Sleeping pads are categorized into three: air, self-inflating, and closed-cell foam. Let’s differentiate and see where each type is best suited for use.
Air pads: Among the three types, air pads have a wide range of options; from lightweight for backpacking to mattress type for camping. Air pads are manually inflated are the most compact of the three types packing down to almost the size of a regular Nalgene bottle. Some may come with a built-in pump attached to the pad or a separate pump like the Nemo Tensor Ultralight that has the Vortex pump included in the pack.
Air pads are the top choice for backpackers due to their compact size and weight. However, air pads are very susceptible to punctures and require extra care to last. Some air pads provide patch kits to alleviate this.
Self-inflating pads: These sleeping pads offer a combination of open-cell foam insulation and air. Opening the valve allows the air to automatically enter. When the sleeping pad is unrolled, the foams are decompressed allowing the air. Some pads have dual-valves like the TRAZON Camping Pad that allows quicker inflating and deflating.
Self-inflating pads like the TETON Sports ComfortLite offer more cushioning than air pads but comes at a heavier weight than its air pad counterpart the TETON Sports Adventurer.

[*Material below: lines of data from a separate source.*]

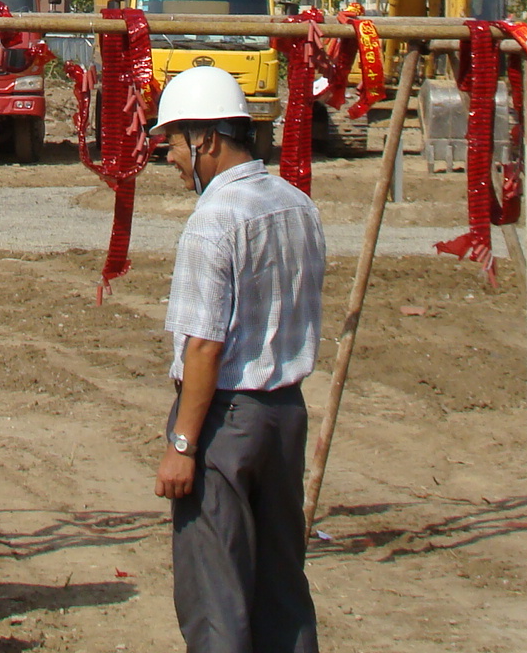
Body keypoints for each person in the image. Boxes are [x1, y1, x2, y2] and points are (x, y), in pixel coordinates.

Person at [152, 66, 326, 653]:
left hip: (225, 421)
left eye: (173, 143)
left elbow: (203, 346)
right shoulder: (297, 205)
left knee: (215, 595)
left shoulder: (213, 221)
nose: (171, 158)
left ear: (204, 140)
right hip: (285, 417)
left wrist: (182, 445)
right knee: (282, 585)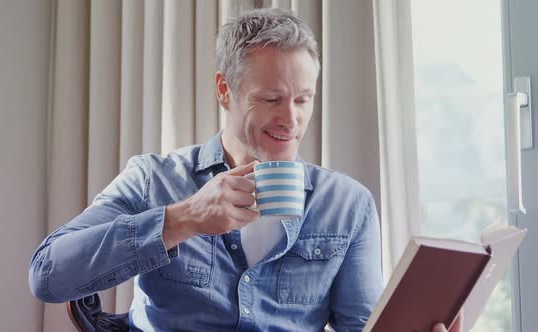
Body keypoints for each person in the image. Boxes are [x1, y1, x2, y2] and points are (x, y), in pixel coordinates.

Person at [29, 8, 462, 332]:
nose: (290, 120)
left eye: (303, 99)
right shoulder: (154, 179)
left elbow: (360, 324)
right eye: (272, 99)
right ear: (225, 90)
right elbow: (47, 274)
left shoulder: (347, 205)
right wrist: (183, 220)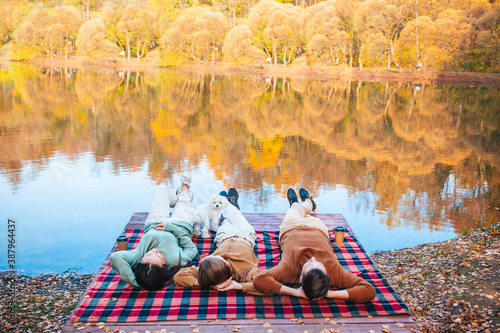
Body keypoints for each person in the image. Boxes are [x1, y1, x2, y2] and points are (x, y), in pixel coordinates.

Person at [253, 188, 376, 302]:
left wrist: (296, 292)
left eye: (308, 265)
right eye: (318, 263)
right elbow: (369, 290)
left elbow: (259, 280)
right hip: (318, 228)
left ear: (301, 278)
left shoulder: (288, 270)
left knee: (295, 211)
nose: (313, 259)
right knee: (301, 212)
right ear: (327, 275)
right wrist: (328, 293)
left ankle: (301, 203)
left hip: (291, 227)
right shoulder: (334, 271)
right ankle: (307, 203)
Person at [109, 172, 198, 291]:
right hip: (180, 224)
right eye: (158, 256)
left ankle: (177, 199)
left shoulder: (137, 257)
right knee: (184, 203)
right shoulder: (176, 259)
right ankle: (184, 192)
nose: (155, 251)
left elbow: (115, 257)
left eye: (149, 254)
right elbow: (192, 249)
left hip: (154, 222)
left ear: (140, 262)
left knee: (162, 189)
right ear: (163, 267)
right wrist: (171, 228)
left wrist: (136, 281)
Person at [173, 188, 265, 295]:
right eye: (216, 256)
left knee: (225, 218)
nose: (209, 256)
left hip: (224, 236)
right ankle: (229, 203)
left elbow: (179, 276)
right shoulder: (246, 271)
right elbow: (266, 285)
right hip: (245, 234)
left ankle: (224, 201)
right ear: (225, 264)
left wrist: (203, 282)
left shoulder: (209, 270)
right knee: (233, 214)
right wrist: (239, 286)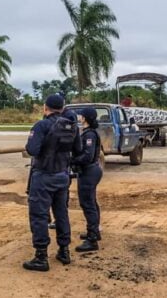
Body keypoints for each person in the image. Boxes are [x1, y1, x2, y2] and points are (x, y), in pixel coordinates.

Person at [23, 94, 82, 271]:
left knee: (39, 215)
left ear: (45, 107)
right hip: (62, 175)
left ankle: (41, 257)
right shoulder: (72, 127)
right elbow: (78, 150)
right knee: (61, 213)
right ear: (63, 108)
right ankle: (64, 250)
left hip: (43, 176)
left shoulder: (42, 125)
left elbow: (32, 149)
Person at [72, 107, 103, 252]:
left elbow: (87, 156)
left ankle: (92, 239)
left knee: (87, 204)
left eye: (81, 116)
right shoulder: (88, 133)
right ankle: (94, 232)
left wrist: (72, 160)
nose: (79, 118)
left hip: (89, 171)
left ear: (85, 118)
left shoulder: (89, 135)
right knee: (91, 202)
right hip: (92, 170)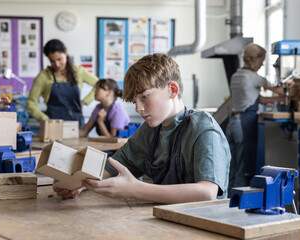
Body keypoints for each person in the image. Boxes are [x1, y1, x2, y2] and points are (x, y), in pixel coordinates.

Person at [54, 53, 231, 204]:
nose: (138, 108)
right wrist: (80, 183)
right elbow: (113, 167)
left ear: (172, 89)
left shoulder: (204, 130)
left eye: (144, 97)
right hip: (164, 220)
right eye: (134, 101)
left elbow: (207, 192)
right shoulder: (151, 130)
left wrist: (136, 189)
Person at [226, 43, 284, 191]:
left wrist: (278, 100)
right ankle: (236, 208)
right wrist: (291, 93)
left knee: (231, 168)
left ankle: (226, 201)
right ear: (256, 59)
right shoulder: (255, 77)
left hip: (232, 123)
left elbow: (259, 99)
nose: (262, 64)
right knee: (243, 168)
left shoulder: (236, 76)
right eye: (262, 60)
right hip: (244, 125)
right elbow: (279, 90)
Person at [26, 39, 98, 128]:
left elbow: (99, 84)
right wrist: (45, 120)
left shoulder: (78, 71)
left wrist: (85, 101)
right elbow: (30, 104)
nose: (57, 64)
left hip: (77, 126)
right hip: (53, 126)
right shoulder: (43, 76)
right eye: (52, 61)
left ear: (66, 53)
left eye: (59, 59)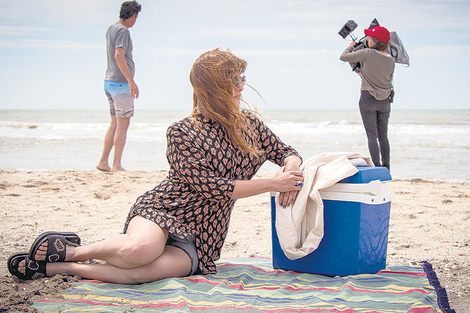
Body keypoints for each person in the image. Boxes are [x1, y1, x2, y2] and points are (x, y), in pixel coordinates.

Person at [8, 48, 304, 284]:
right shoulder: (182, 132)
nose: (242, 86)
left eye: (241, 78)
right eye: (234, 80)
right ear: (215, 87)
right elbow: (213, 188)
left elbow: (285, 151)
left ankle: (58, 269)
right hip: (164, 209)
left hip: (204, 234)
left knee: (144, 273)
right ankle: (74, 250)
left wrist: (290, 168)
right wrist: (273, 184)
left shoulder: (249, 125)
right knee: (139, 251)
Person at [340, 25, 395, 170]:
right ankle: (387, 168)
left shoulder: (367, 53)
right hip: (385, 102)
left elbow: (343, 57)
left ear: (376, 41)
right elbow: (387, 79)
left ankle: (376, 167)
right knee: (383, 135)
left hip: (368, 99)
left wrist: (351, 46)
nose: (368, 39)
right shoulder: (391, 59)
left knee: (372, 136)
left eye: (370, 37)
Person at [97, 1, 142, 172]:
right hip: (120, 84)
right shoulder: (123, 31)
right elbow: (118, 55)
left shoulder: (111, 28)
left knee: (114, 124)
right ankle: (116, 164)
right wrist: (131, 81)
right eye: (135, 18)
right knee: (122, 126)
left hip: (109, 82)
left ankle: (103, 162)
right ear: (132, 16)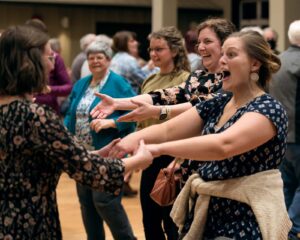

They are more puncture resistant than air pads and often firmness can be adjusted by simply adding or releasing air via the valves.
Foam pads: The third type of sleeping pads are the closed-cell foam pads. Unlike the open-cell foam pads and the air pads, the closed-cell foam pads are the least to be punctured. They are made from dense solid foam with tiny closed air cells. They are lightweight but due to the dense solid foam, the least comfortable of the three.